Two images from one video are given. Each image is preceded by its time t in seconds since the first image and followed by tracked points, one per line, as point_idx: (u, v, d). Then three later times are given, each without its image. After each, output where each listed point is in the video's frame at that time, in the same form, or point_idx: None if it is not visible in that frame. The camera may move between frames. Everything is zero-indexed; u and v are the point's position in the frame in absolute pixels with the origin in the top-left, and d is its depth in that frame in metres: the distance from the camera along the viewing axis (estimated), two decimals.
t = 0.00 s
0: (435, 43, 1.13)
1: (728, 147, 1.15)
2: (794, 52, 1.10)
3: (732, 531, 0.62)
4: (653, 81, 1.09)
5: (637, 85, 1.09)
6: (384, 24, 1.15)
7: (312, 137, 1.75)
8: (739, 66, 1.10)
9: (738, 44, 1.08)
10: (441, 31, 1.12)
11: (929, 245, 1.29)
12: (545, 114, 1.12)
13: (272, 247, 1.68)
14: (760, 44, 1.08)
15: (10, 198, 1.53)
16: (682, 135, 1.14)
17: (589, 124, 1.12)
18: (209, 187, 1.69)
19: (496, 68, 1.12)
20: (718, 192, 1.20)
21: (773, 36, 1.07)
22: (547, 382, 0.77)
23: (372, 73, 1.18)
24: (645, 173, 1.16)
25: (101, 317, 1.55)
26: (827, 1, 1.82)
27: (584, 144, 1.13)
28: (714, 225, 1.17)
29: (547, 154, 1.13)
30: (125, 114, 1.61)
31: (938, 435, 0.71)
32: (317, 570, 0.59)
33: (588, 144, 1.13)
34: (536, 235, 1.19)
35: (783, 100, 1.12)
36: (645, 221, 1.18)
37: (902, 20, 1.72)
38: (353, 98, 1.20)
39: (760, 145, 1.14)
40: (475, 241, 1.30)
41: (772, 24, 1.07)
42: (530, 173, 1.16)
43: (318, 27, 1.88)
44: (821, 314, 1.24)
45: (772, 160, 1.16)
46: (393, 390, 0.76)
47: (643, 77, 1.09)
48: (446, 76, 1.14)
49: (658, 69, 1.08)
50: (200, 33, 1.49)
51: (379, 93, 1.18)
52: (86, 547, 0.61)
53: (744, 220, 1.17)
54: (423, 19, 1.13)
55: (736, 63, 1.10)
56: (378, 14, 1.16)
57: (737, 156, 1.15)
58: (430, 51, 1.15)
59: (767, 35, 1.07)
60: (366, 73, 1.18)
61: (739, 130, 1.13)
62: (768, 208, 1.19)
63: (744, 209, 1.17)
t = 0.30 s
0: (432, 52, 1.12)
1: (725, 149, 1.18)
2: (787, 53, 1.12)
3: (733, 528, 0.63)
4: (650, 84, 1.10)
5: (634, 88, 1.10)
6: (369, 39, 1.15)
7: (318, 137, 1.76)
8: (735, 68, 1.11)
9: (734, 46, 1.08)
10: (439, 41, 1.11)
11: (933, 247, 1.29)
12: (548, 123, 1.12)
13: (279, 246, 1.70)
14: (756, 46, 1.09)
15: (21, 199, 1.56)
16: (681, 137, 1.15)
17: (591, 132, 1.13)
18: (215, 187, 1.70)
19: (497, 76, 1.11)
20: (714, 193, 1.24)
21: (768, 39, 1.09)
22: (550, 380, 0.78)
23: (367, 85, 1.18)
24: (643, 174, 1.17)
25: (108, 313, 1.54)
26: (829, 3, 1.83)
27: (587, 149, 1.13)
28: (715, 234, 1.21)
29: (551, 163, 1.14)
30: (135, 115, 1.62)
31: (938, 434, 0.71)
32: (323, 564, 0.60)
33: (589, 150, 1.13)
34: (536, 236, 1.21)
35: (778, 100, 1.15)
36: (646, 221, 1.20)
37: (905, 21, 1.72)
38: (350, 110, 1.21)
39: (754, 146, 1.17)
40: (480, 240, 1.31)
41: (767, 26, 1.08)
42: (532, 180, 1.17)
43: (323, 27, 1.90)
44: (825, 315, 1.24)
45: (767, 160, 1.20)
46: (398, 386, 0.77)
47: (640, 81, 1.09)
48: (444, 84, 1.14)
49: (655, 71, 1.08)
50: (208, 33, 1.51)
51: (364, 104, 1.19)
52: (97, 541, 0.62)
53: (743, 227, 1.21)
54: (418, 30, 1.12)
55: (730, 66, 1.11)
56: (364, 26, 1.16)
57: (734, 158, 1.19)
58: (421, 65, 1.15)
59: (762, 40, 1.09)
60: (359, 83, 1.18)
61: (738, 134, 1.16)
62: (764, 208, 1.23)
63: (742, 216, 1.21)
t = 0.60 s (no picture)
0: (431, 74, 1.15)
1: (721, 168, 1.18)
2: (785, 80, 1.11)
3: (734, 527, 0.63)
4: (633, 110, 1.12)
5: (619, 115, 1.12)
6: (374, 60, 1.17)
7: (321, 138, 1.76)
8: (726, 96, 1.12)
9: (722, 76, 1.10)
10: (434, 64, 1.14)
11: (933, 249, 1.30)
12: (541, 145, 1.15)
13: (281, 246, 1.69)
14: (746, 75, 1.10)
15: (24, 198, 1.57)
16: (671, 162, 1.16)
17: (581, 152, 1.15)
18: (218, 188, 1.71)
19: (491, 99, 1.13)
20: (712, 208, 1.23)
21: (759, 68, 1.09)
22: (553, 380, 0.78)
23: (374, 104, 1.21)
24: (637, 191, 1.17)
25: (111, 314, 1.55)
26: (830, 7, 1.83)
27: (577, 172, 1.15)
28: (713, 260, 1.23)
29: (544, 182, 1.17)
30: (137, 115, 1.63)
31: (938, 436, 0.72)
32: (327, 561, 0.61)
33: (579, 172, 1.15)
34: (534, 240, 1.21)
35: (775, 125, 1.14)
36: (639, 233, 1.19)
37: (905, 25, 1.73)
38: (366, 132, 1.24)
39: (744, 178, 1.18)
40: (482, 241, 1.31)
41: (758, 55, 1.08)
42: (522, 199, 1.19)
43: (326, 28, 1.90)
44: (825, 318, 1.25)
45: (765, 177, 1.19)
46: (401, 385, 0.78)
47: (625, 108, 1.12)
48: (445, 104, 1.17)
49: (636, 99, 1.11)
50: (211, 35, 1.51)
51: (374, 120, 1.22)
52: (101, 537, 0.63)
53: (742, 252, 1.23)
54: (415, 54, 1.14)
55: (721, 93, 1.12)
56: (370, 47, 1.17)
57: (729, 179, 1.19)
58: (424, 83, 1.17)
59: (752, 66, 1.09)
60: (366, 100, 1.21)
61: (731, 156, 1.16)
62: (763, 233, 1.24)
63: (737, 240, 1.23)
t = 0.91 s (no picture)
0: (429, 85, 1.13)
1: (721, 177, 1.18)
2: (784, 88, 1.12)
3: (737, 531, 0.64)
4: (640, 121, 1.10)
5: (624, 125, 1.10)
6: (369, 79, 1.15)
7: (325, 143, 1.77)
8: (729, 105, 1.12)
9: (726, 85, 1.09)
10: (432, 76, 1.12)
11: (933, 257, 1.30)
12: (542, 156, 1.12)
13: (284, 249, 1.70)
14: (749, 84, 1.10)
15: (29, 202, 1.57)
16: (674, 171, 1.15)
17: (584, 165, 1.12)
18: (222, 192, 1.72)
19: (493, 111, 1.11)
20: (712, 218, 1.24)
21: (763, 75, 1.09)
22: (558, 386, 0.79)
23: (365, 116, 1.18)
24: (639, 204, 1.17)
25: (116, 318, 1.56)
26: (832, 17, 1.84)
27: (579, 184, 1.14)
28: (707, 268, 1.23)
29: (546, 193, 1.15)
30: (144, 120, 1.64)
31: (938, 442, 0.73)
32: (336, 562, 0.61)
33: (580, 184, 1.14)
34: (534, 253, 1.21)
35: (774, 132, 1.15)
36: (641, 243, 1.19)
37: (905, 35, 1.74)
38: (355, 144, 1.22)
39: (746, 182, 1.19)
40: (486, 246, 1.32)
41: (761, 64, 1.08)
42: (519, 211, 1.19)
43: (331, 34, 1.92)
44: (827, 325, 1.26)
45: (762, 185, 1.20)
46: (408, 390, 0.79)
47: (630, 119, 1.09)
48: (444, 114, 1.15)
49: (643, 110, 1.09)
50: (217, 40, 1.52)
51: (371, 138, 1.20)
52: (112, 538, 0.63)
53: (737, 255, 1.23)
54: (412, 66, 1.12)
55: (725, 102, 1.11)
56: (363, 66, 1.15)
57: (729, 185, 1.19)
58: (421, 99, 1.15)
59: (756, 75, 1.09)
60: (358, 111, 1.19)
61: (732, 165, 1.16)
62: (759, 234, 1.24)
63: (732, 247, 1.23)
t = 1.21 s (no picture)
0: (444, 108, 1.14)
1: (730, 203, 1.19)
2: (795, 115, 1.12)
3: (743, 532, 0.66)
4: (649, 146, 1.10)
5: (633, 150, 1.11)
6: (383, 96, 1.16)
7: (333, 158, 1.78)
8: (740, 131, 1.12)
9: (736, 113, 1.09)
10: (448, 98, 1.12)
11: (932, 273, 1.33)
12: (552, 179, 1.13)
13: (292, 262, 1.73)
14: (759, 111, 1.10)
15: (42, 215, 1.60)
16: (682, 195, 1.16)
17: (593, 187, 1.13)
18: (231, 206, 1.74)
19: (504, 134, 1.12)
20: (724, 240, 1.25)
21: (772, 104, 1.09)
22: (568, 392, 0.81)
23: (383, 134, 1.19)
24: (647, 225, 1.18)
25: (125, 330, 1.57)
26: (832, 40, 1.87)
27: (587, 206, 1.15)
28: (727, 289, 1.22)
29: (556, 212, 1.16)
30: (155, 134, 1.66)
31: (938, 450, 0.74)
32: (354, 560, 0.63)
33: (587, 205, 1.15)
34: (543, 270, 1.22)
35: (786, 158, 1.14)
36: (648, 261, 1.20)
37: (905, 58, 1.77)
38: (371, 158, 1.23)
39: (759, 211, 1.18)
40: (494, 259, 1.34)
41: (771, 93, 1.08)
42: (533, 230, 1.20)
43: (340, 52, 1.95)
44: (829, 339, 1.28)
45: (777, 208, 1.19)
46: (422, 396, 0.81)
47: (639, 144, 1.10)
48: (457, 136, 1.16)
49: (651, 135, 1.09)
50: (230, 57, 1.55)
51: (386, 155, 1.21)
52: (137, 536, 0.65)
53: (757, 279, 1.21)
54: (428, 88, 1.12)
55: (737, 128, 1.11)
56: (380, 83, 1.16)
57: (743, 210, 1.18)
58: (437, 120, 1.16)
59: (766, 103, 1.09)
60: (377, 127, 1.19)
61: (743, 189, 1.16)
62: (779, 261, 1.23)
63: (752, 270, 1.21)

+-------+

**WHAT IS EXPECTED:** Transcribe, word for word, the data above from its first line through the line with "30: (125, 114, 1.61)", and include nothing else.

**EXERCISE SOLUTION:**
Two images from one video are given. Each image is preceded by its time t in seconds since the first image and followed by tracked points, one per line, as point_idx: (u, v, d). Then three later times are given, each without its image. After each, output where each listed point is in the video's frame at that time, in the same form, or point_idx: None if it is not visible in that frame. The camera may move between frames. Everything is zero-indexed; u and v are the point's position in the frame in absolute pixels with the origin in the top-left, and d is its depth in that frame in metres: the distance from the camera along the viewing axis (estimated), two decimals.
t = 0.00 s
0: (435, 43, 1.13)
1: (728, 147, 1.15)
2: (794, 52, 1.10)
3: (732, 531, 0.62)
4: (653, 81, 1.09)
5: (637, 85, 1.09)
6: (384, 24, 1.15)
7: (312, 137, 1.75)
8: (739, 66, 1.10)
9: (738, 44, 1.08)
10: (441, 31, 1.12)
11: (929, 245, 1.29)
12: (545, 114, 1.12)
13: (272, 247, 1.68)
14: (760, 44, 1.08)
15: (10, 198, 1.53)
16: (682, 135, 1.14)
17: (589, 124, 1.12)
18: (209, 187, 1.69)
19: (496, 68, 1.12)
20: (718, 192, 1.20)
21: (773, 36, 1.07)
22: (547, 382, 0.77)
23: (372, 73, 1.18)
24: (645, 173, 1.16)
25: (101, 317, 1.55)
26: (827, 1, 1.82)
27: (584, 144, 1.13)
28: (714, 225, 1.17)
29: (547, 154, 1.13)
30: (125, 114, 1.61)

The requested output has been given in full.